Using the entries that follow, report the number of lines that include the string "down", without any other text.
****************
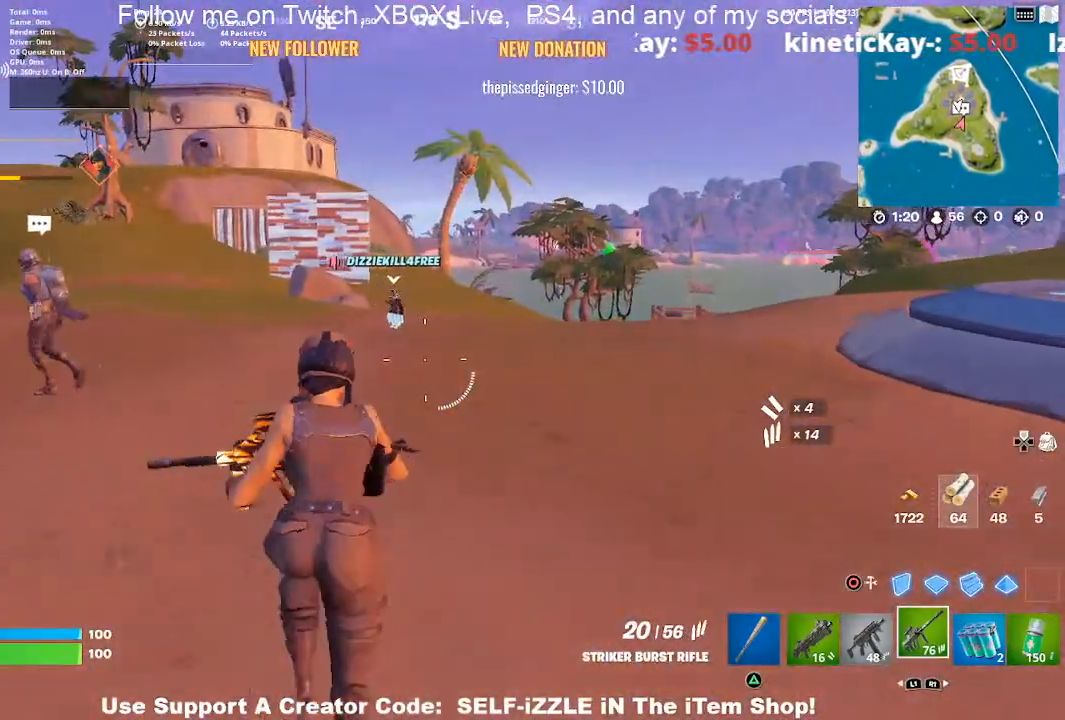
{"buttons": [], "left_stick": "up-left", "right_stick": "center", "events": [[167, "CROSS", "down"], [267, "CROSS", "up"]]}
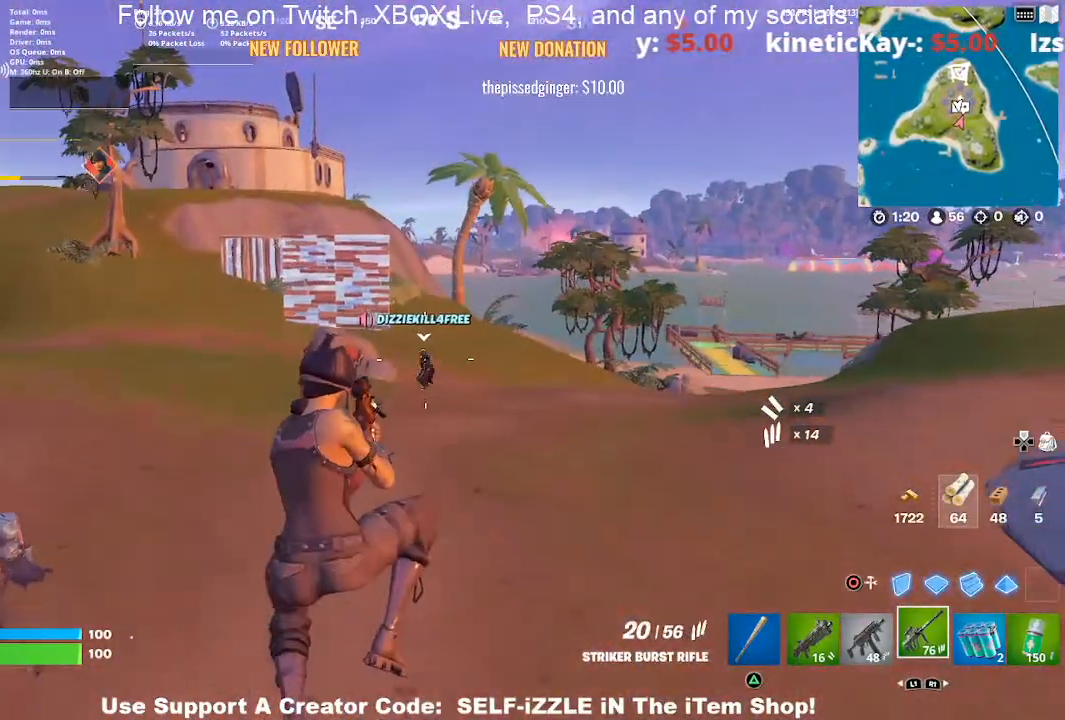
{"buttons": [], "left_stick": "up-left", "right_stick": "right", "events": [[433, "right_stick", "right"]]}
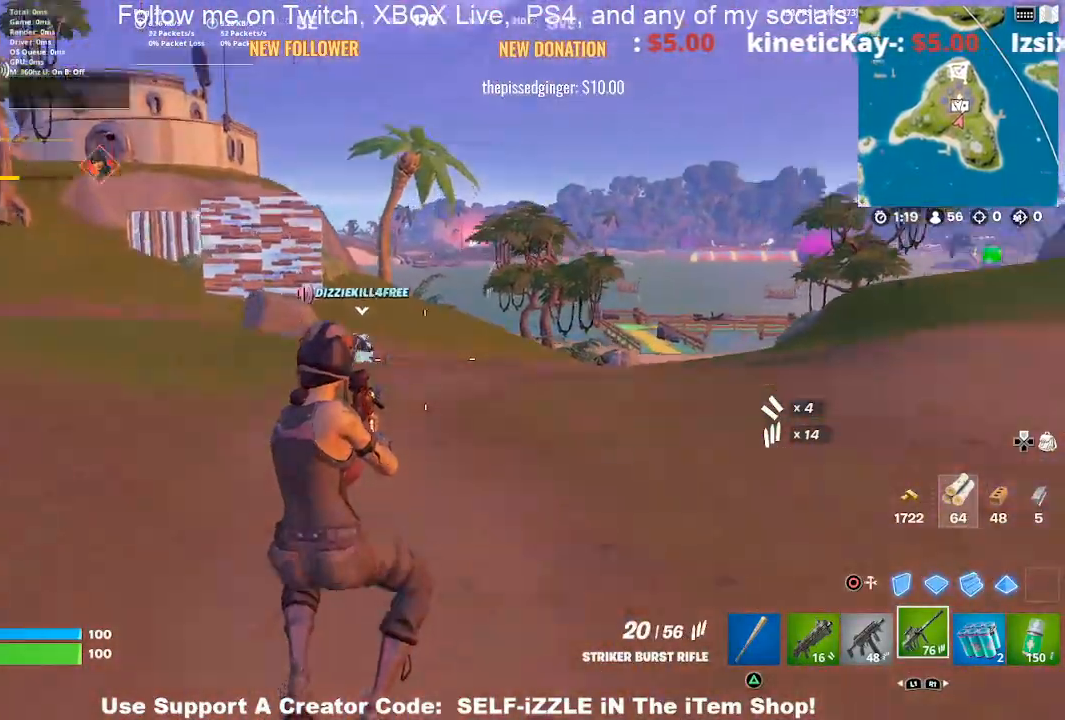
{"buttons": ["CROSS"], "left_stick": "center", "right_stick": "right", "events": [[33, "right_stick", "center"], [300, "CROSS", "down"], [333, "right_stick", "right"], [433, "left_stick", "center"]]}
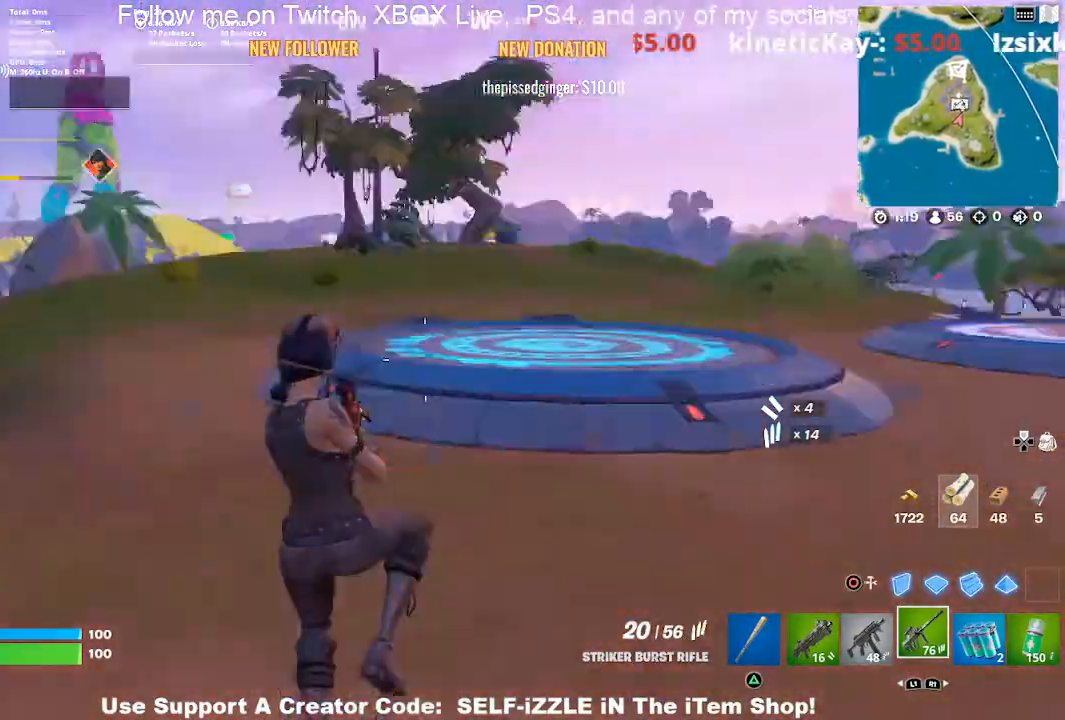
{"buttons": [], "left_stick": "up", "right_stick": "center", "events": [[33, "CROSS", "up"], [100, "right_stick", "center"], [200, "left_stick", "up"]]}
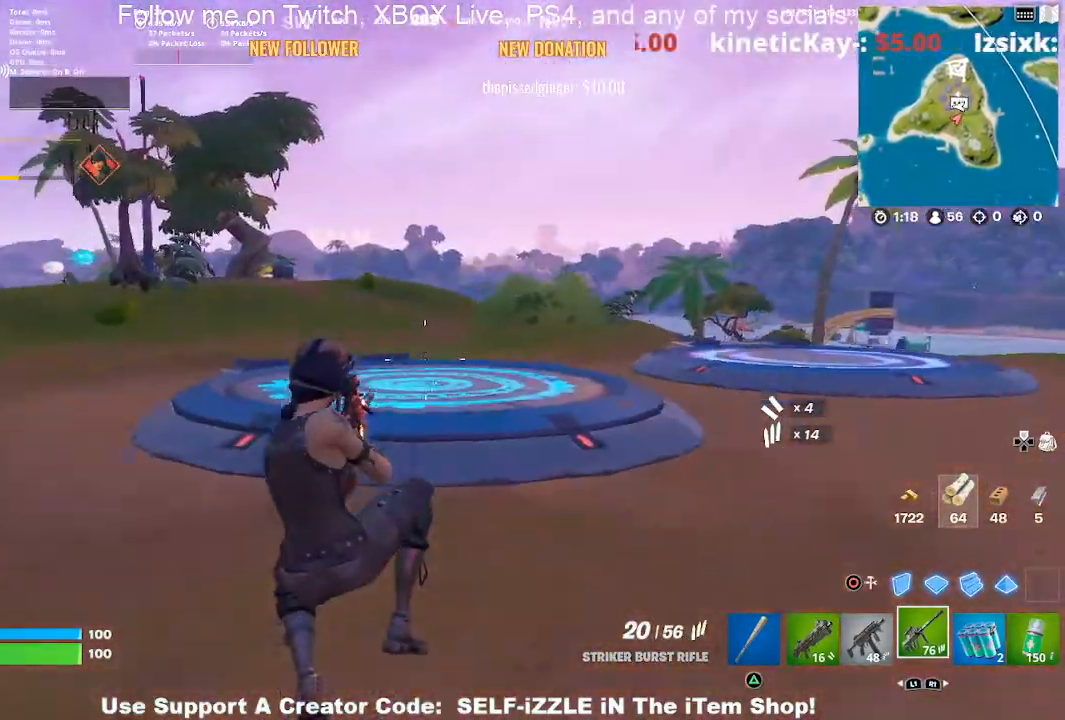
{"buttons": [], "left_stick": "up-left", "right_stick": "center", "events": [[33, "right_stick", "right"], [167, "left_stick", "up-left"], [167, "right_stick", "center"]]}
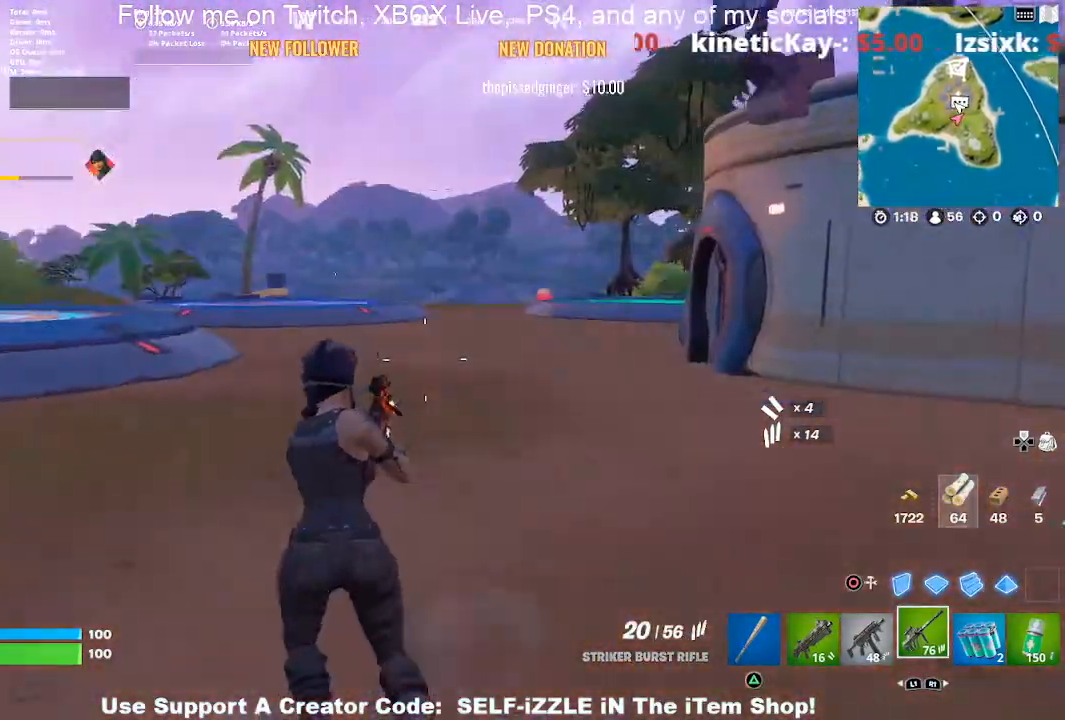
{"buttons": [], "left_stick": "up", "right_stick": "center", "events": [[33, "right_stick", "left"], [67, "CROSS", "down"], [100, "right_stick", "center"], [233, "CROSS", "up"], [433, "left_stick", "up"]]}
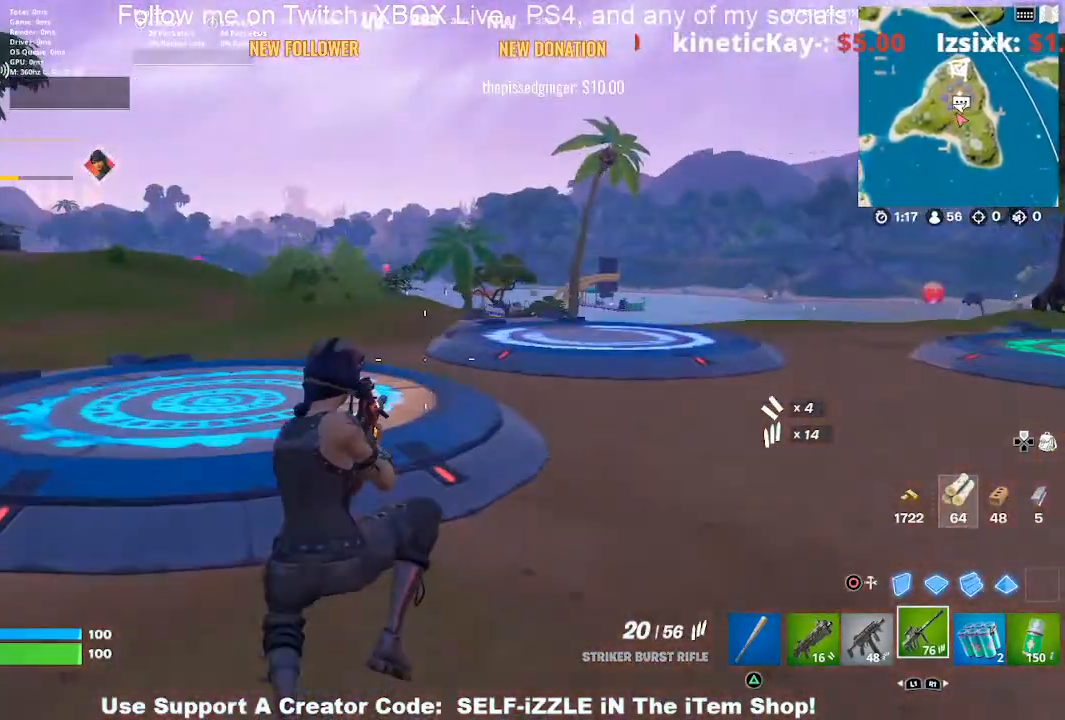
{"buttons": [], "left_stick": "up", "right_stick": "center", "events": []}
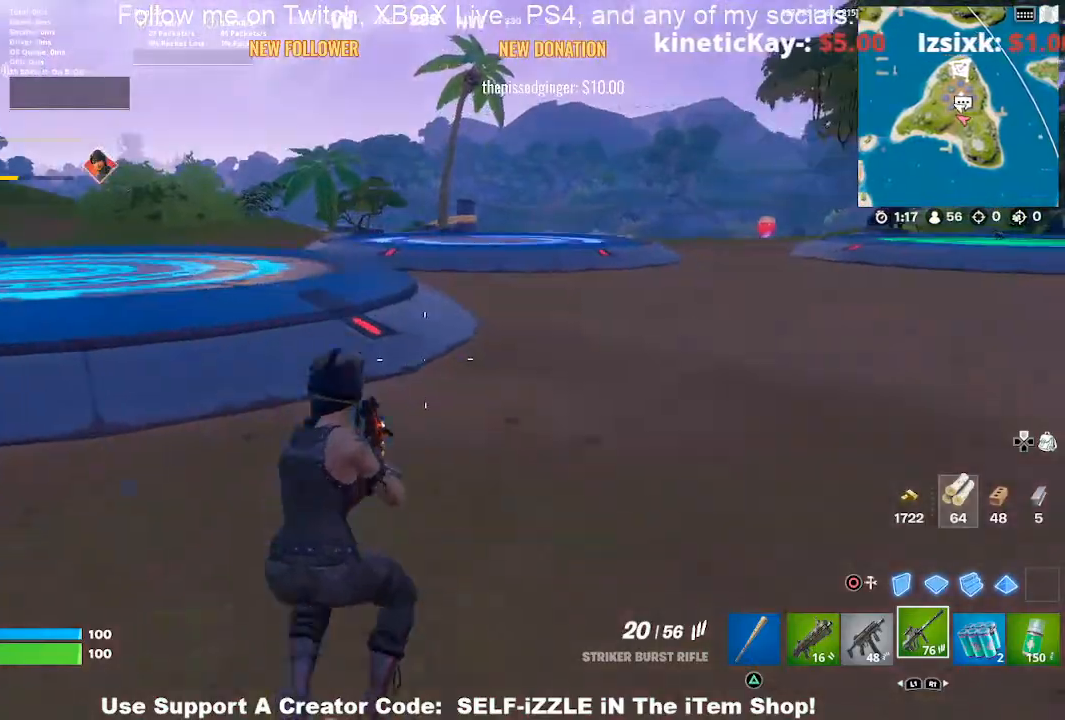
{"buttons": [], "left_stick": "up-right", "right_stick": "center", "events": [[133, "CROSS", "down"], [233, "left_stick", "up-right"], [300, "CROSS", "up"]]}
****************
Answer below:
4